The lover’s language is a lonely affair. It may be spoken by many, but it is ultimately gripped by solitude. Such is the conclusion shared by both French philosopher Roland Barthes and Jung Lee, a Korean photographer whose debut solo show in Dubai showcased work inspired by the Frenchman’s book A Lover’s Discourse, his hard-to-classify study of love-in-language.
“How Could You Do This To Me?” “I Still Remember.” “You, You, You...” “Why?” These forlorn utterances of love-speak become, in Lee’s “Aporia” series, painstakingly photographed neon signs set in desolate, fog-shrouded landscapes. Neon, the one-time mainstay medium of urban advertising’s sloganeering, has been exiled into forsaken Asian hinterlands. Far from its brash city bellowing, the light bleeds mutely into the snow, or hovers tenuously over a tangle of dead trees. The word-sculptures themselves seem somehow alive — less actually placed somewhere than captured in action. In “I Still Remember,” for example, the oddly fragile lower-case letters fade into the engulfing snow bank, relinquishing control, the background an indifferent blur of pines.

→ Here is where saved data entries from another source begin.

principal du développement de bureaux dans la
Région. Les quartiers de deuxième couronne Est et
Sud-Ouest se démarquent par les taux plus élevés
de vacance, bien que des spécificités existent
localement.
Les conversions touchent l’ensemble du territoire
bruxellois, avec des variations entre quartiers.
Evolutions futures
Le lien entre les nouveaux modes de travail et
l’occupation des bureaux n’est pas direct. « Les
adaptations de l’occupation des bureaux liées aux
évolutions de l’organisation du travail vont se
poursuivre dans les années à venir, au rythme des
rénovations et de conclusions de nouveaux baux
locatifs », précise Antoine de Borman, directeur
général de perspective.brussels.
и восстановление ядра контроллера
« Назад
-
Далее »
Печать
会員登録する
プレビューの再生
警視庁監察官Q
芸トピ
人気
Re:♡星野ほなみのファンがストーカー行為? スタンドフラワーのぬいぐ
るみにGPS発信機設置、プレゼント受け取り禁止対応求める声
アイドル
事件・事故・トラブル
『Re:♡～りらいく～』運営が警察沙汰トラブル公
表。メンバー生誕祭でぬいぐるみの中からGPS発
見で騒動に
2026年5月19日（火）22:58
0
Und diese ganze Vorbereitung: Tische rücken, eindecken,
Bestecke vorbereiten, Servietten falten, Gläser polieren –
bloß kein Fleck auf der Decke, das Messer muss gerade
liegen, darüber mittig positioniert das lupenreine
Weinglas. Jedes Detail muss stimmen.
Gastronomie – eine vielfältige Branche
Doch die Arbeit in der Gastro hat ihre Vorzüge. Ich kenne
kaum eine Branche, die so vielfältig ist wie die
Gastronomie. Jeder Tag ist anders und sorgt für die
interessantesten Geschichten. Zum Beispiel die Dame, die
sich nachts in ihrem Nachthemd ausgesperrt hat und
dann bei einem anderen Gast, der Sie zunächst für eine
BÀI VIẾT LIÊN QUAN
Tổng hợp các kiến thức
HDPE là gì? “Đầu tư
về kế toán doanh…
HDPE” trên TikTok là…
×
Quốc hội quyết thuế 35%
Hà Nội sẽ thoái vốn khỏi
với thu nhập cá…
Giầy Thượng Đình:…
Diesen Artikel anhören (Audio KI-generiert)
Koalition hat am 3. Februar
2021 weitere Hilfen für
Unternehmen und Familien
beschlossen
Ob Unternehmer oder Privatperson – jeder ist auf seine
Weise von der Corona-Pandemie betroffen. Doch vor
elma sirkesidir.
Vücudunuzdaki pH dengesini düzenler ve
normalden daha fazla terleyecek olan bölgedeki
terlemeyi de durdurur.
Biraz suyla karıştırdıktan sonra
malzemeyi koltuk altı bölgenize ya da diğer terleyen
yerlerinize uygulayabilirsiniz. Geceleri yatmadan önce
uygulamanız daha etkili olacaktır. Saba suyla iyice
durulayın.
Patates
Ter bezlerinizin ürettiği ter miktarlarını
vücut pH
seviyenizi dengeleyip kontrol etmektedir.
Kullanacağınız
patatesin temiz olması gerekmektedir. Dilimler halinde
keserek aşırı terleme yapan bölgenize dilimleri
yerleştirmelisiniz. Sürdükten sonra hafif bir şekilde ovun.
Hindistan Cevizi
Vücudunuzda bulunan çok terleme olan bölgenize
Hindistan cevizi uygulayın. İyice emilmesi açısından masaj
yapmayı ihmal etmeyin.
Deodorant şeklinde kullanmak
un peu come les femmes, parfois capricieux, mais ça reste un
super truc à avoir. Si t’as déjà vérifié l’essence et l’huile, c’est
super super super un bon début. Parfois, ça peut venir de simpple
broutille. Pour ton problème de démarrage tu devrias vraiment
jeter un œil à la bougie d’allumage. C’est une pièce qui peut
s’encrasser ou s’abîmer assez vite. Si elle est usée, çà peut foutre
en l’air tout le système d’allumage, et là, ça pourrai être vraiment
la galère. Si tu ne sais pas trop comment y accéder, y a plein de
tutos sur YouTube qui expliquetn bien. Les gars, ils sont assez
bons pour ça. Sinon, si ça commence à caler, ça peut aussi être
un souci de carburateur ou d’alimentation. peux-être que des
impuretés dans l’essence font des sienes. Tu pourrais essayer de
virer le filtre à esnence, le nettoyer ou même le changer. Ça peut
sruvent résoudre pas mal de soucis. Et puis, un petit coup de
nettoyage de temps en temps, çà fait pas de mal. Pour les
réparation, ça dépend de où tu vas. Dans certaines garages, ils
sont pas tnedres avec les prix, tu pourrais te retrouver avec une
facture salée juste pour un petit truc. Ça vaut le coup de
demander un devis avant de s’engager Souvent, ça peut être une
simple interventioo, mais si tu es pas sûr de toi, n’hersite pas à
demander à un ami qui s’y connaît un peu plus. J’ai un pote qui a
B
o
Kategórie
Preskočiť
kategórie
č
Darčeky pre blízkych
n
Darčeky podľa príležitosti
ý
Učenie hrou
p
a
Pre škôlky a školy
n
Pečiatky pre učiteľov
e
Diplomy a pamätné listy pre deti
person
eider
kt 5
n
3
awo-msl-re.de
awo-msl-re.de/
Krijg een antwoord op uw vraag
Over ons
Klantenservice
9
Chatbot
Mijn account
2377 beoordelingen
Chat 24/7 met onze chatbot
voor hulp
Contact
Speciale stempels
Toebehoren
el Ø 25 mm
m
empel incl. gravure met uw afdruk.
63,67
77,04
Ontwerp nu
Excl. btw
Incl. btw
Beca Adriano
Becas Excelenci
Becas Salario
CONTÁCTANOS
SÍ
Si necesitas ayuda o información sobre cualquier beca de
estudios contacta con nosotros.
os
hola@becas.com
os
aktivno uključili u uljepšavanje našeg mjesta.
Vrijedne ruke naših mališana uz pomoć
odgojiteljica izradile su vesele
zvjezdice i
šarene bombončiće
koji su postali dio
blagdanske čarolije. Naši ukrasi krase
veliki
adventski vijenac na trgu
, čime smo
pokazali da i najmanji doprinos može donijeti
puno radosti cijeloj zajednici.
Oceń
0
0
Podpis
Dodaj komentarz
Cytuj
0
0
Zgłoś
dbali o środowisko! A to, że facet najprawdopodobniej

While Lee’s strategy may seem naïve (she counts on the photographic context to lend vulnerability to the clichéd expressions, triggering the hoped-for viewer projection of some personal love-speak memory), there is still great poignancy to this work. The weight of nature overwhelms: the enormity of the unforgiving land dwarves the fragile neon sculptures — tiny lit patches against an unwelcoming expanse. The voice behind these utterances is complex. The first person “I” speaks to the presumed love-object who cannot or will not answer — or perhaps to the viewer? We willingly accept that these overused lines have become meaningless, yet the deft mise-en-scène almost endows them with new significance. In “You, You, You,” for example, the neon pronoun metastasizes in an ivy-riddled thicket, spreading like an obsessive echo amid conquering weeds.
Lee’s abandoned words somehow foreground the very impossibility of language. To speak about love, reminds Barthes, is to confront “the muck of language,” where its hopelessness resides in the fact that it is at once too much and too little.